Dienstag, 4. Januar 2022

Missionseifer der Thomaschristen (Teil 2): Mar Mathew Makil, Apostol. Vikar von Kottayam



Ein kurzer Nachtrag über den Missionseifer der Syro-Malabaren, wie er sich im Leben eines ihrer bedeutendsten Bischöfe zeigte. Mar Mathew Makil war Apostolischer Vikar von Kottayam und starb 1914 im Ruf der Heiligkeit. Sein Seligsprechungsprozess wurde 2009 eingeleitet:

„Mar Makil hatte einen großen Eifer dafür, die frohe Botschaft zu verbreiten und die Heiden zur katholischen Kirche zu bekehren. Er sagte: „Jeder Christ hat die Mission, das Evangelium zu lehren. Sie müssen sich darum kümmern, ihren unwissenden Nachbarn und denen aus niederen Kasten das Evangelium zu lehren und ihnen helfen, durch die heilige Taufe Mitglieder der katholischen Kirche zu werden.“ Mit dieser Absicht gründete er eine Gesellschaft für Evangelisierung (Margamaryippusabha), über die er finanzielle und materielle Hilfe für die Evangelisierung der Welt erbat (Pastoralbrief Nr. 5).

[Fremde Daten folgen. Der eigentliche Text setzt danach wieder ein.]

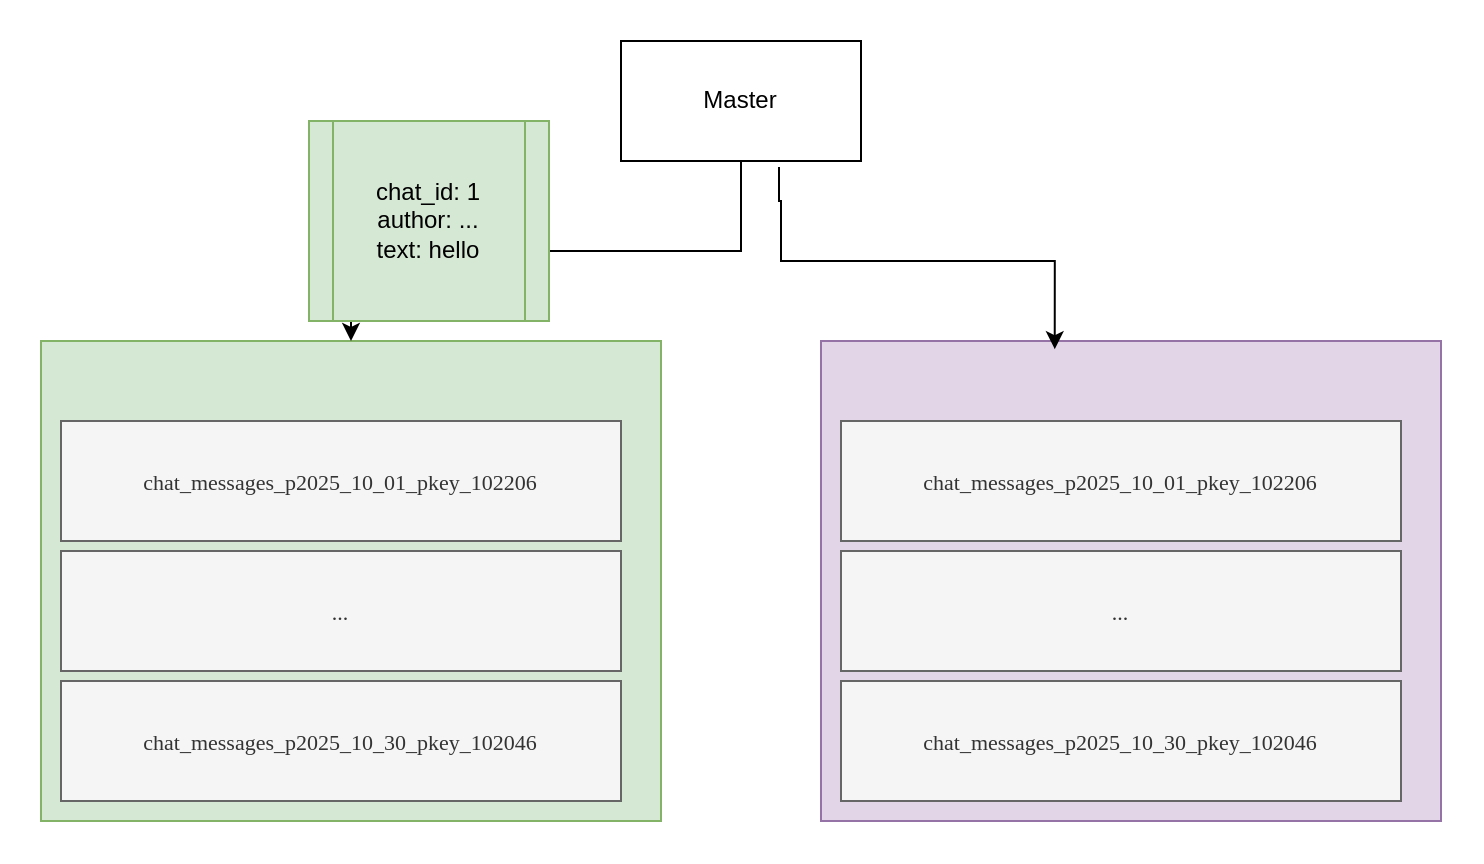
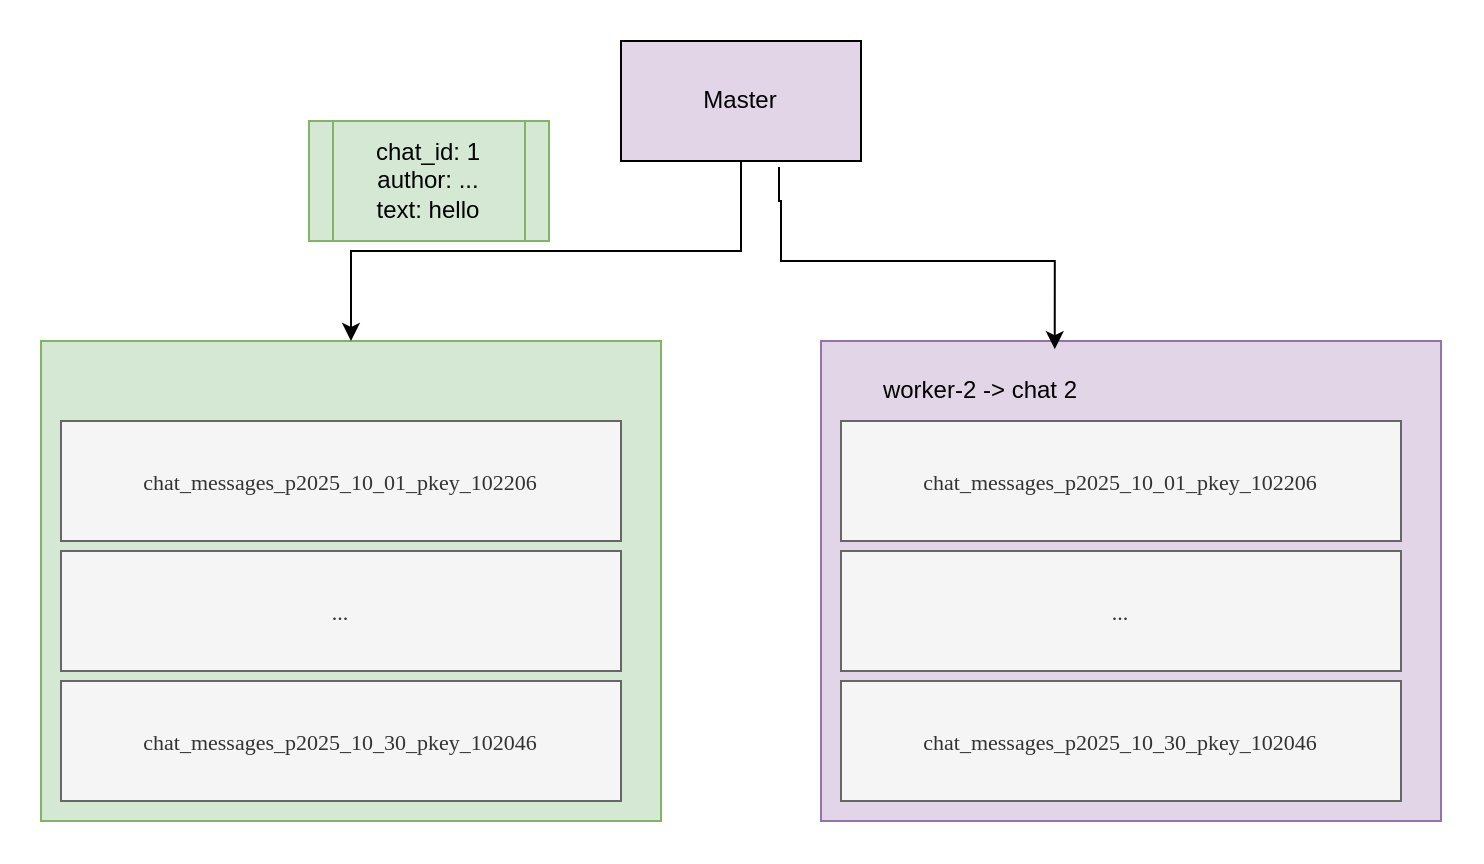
  <mxCell id="0" />
  <mxCell id="1" parent="0" />
  <mxCell id="2" value="" style="rounded=0;whiteSpace=wrap;html=1;fillColor=#d5e8d4;strokeColor=#82b366;" vertex="1" parent="1"><mxGeometry x="20" y="170" width="310" height="240" as="geometry" /></mxCell>
  <mxCell id="3" value="&lt;p style=&quot;margin: 0px; font-variant-numeric: normal; font-variant-east-asian: normal; font-variant-alternates: normal; font-size-adjust: none; font-kerning: auto; font-optical-sizing: auto; font-feature-settings: normal; font-variation-settings: normal; font-variant-position: normal; font-variant-emoji: normal; font-stretch: normal; font-size: 11px; line-height: normal; font-family: Menlo; text-align: start;&quot; class=&quot;p1&quot;&gt;&lt;span style=&quot;font-variant-ligatures: no-common-ligatures;&quot; class=&quot;s1&quot;&gt;chat_messages_p2025_10_01_pkey_102206&lt;/span&gt;&lt;/p&gt;" style="rounded=0;whiteSpace=wrap;html=1;fillColor=#f5f5f5;fontColor=#333333;strokeColor=#666666;" vertex="1" parent="1"><mxGeometry x="30" y="210" width="280" height="60" as="geometry" /></mxCell>
  <mxCell id="4" value="&lt;p style=&quot;margin: 0px; font-variant-numeric: normal; font-variant-east-asian: normal; font-variant-alternates: normal; font-size-adjust: none; font-kerning: auto; font-optical-sizing: auto; font-feature-settings: normal; font-variation-settings: normal; font-variant-position: normal; font-variant-emoji: normal; font-stretch: normal; font-size: 11px; line-height: normal; font-family: Menlo; text-align: start;&quot; class=&quot;p1&quot;&gt;&lt;span style=&quot;font-variant-ligatures: no-common-ligatures;&quot; class=&quot;s1&quot;&gt;chat_messages_p2025_10_30_pkey_102046&lt;/span&gt;&lt;/p&gt;" style="rounded=0;whiteSpace=wrap;html=1;fillColor=#f5f5f5;fontColor=#333333;strokeColor=#666666;" vertex="1" parent="1"><mxGeometry x="30" y="340" width="280" height="60" as="geometry" /></mxCell>
  <mxCell id="5" value="&lt;p style=&quot;margin: 0px; font-variant-numeric: normal; font-variant-east-asian: normal; font-variant-alternates: normal; font-size-adjust: none; font-kerning: auto; font-optical-sizing: auto; font-feature-settings: normal; font-variation-settings: normal; font-variant-position: normal; font-variant-emoji: normal; font-stretch: normal; font-size: 11px; line-height: normal; font-family: Menlo; text-align: start;&quot; class=&quot;p1&quot;&gt;&lt;span style=&quot;font-variant-ligatures: no-common-ligatures;&quot; class=&quot;s1&quot;&gt;...&lt;/span&gt;&lt;/p&gt;" style="rounded=0;whiteSpace=wrap;html=1;fillColor=#f5f5f5;fontColor=#333333;strokeColor=#666666;" vertex="1" parent="1"><mxGeometry x="30" y="275" width="280" height="60" as="geometry" /></mxCell>
  <mxCell id="6" value="" style="rounded=0;whiteSpace=wrap;html=1;fillColor=#e1d5e7;strokeColor=#9673a6;" vertex="1" parent="1"><mxGeometry x="410" y="170" width="310" height="240" as="geometry" /></mxCell>
+ <mxCell id="7" value="worker-2 -&amp;gt; chat 2" style="text;html=1;align=center;verticalAlign=middle;whiteSpace=wrap;rounded=0;" vertex="1" parent="1"><mxGeometry x="420" y="180" width="140" height="30" as="geometry" /></mxCell>
  <mxCell id="8" value="&lt;p style=&quot;margin: 0px; font-variant-numeric: normal; font-variant-east-asian: normal; font-variant-alternates: normal; font-size-adjust: none; font-kerning: auto; font-optical-sizing: auto; font-feature-settings: normal; font-variation-settings: normal; font-variant-position: normal; font-variant-emoji: normal; font-stretch: normal; font-size: 11px; line-height: normal; font-family: Menlo; text-align: start;&quot; class=&quot;p1&quot;&gt;&lt;span style=&quot;font-variant-ligatures: no-common-ligatures;&quot; class=&quot;s1&quot;&gt;chat_messages_p2025_10_01_pkey_102206&lt;/span&gt;&lt;/p&gt;" style="rounded=0;whiteSpace=wrap;html=1;fillColor=#f5f5f5;fontColor=#333333;strokeColor=#666666;" vertex="1" parent="1"><mxGeometry x="420" y="210" width="280" height="60" as="geometry" /></mxCell>
  <mxCell id="9" value="&lt;p style=&quot;margin: 0px; font-variant-numeric: normal; font-variant-east-asian: normal; font-variant-alternates: normal; font-size-adjust: none; font-kerning: auto; font-optical-sizing: auto; font-feature-settings: normal; font-variation-settings: normal; font-variant-position: normal; font-variant-emoji: normal; font-stretch: normal; font-size: 11px; line-height: normal; font-family: Menlo; text-align: start;&quot; class=&quot;p1&quot;&gt;&lt;span style=&quot;font-variant-ligatures: no-common-ligatures;&quot; class=&quot;s1&quot;&gt;chat_messages_p2025_10_30_pkey_102046&lt;/span&gt;&lt;/p&gt;" style="rounded=0;whiteSpace=wrap;html=1;fillColor=#f5f5f5;fontColor=#333333;strokeColor=#666666;" vertex="1" parent="1"><mxGeometry x="420" y="340" width="280" height="60" as="geometry" /></mxCell>
  <mxCell id="10" value="&lt;p style=&quot;margin: 0px; font-variant-numeric: normal; font-variant-east-asian: normal; font-variant-alternates: normal; font-size-adjust: none; font-kerning: auto; font-optical-sizing: auto; font-feature-settings: normal; font-variation-settings: normal; font-variant-position: normal; font-variant-emoji: normal; font-stretch: normal; font-size: 11px; line-height: normal; font-family: Menlo; text-align: start;&quot; class=&quot;p1&quot;&gt;&lt;span style=&quot;font-variant-ligatures: no-common-ligatures;&quot; class=&quot;s1&quot;&gt;...&lt;/span&gt;&lt;/p&gt;" style="rounded=0;whiteSpace=wrap;html=1;fillColor=#f5f5f5;fontColor=#333333;strokeColor=#666666;" vertex="1" parent="1"><mxGeometry x="420" y="275" width="280" height="60" as="geometry" /></mxCell>
  <mxCell id="11" style="edgeStyle=orthogonalEdgeStyle;rounded=0;orthogonalLoop=1;jettySize=auto;html=1;" edge="1" parent="1" source="12" target="2"><mxGeometry relative="1" as="geometry" /></mxCell>
- <mxCell id="12" value="Master" style="rounded=0;whiteSpace=wrap;html=1;" vertex="1" parent="1"><mxGeometry x="310" y="20" width="120" height="60" as="geometry" /></mxCell>
+ <mxCell id="12" value="Master" style="rounded=0;whiteSpace=wrap;html=1;fillColor=#e1d5e7;" vertex="1" parent="1"><mxGeometry x="310" y="20" width="120" height="60" as="geometry" /></mxCell>
  <mxCell id="13" style="edgeStyle=orthogonalEdgeStyle;rounded=0;orthogonalLoop=1;jettySize=auto;html=1;entryX=0.377;entryY=0.017;entryDx=0;entryDy=0;entryPerimeter=0;" edge="1" parent="1" target="6"><mxGeometry relative="1" as="geometry"><mxPoint x="389" y="83" as="sourcePoint" /><Array as="points"><mxPoint x="389" y="100" /><mxPoint x="390" y="100" /><mxPoint x="390" y="130" /><mxPoint x="527" y="130" /></Array></mxGeometry></mxCell>
- <mxCell id="14" value="chat_id: 1&lt;div&gt;author: ...&lt;/div&gt;&lt;div&gt;text: hello&lt;/div&gt;" style="shape=process;whiteSpace=wrap;html=1;backgroundOutline=1;fillColor=#d5e8d4;strokeColor=#82b366;" vertex="1" parent="1"><mxGeometry x="154" y="60" width="120" height="100" as="geometry" /></mxCell>
+ <mxCell id="14" value="chat_id: 1&lt;div&gt;author: ...&lt;/div&gt;&lt;div&gt;text: hello&lt;/div&gt;" style="shape=process;whiteSpace=wrap;html=1;backgroundOutline=1;fillColor=#d5e8d4;strokeColor=#82b366;" vertex="1" parent="1"><mxGeometry x="154" y="60" width="120" height="60" as="geometry" /></mxCell>
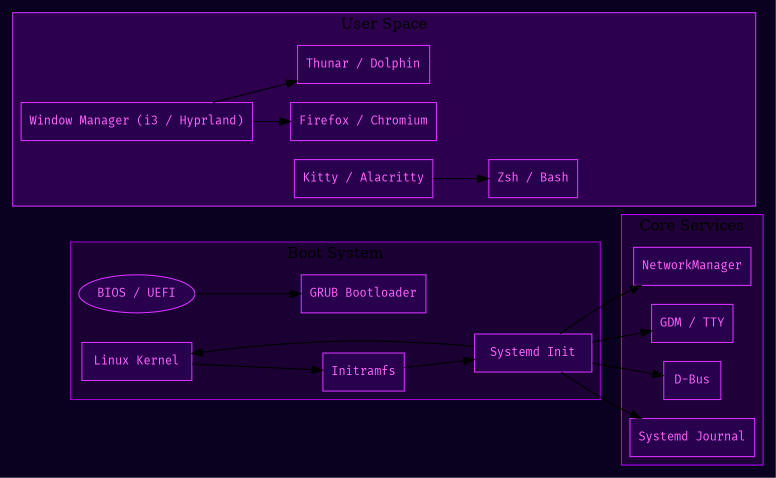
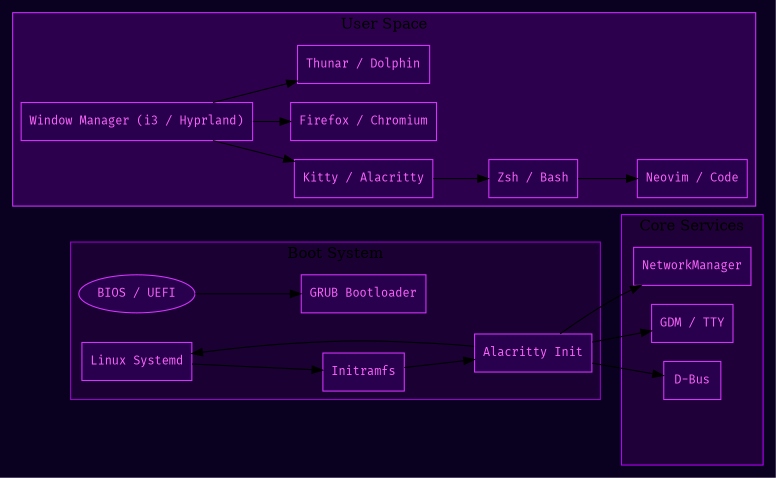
  digraph {
    bgcolor="#0a001f"
    rankdir=LR
    node [color="#d633ff" fillcolor="#29004d" fontcolor="#ff66ff" fontname="Fira Code" fontsize=11 shape=rect style=filled]
    n1 [label="BIOS / UEFI" shape=ellipse]
    n2 [label="GRUB Bootloader"]
-   n3 [label="Linux Kernel"]
+   n3 [label="Linux Systemd"]
    n4 [label=Initramfs]
-   n5 [label="Systemd Init"]
+   n5 [label="Alacritty Init"]
    n6 [label=NetworkManager]
    n7 [label="GDM / TTY"]
    n8 [label="D-Bus"]
-   n9 [label="Systemd Journal"]
    n10 [label="Window Manager (i3 / Hyprland)"]
    n11 [label="Kitty / Alacritty"]
    n12 [label="Zsh / Bash"]
+   n13 [label="Neovim / Code"]
    n14 [label="Firefox / Chromium"]
    n15 [label="Thunar / Dolphin"]
    subgraph cluster_1 {
      color="#9900cc"
      fillcolor="#1a0033"
      label="Boot System"
      style=filled
      n1
      n2
      n3
      n4
      n5
    }
    subgraph cluster_2 {
      color="#b300ff"
      fillcolor="#200038"
      label="Core Services"
      style=filled
      n6
      n7
      n8
-     n9
    }
    subgraph cluster_3 {
      color="#cc33ff"
      fillcolor="#2d004d"
      label="User Space"
      style=filled
      n10
      n11
      n12
+     n13
      n14
      n15
    }
    n1 -> n2
    n3 -> n4
    n4 -> n5
    n5 -> n3
    n5 -> n6
    n5 -> n7
    n5 -> n8
-   n5 -> n9
+   n10 -> n11
    n10 -> n14
    n10 -> n15
    n11 -> n12
+   n12 -> n13
  }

(Quelle: https://marmakil.org/marmakil_matter.php?page=life_history_english)

Samstag, 1. Januar 2022

Missionseifer der Thomaschristen

 

Die ersten syromalabarischen Apostolischen Vikare, bevor eine eigene bischöfliche Hierarchie für die syromalabarischen Katholiken errichtet wurde. Für Bischof Matthew Makil ist der Seligsprechungsprozess eröffnet.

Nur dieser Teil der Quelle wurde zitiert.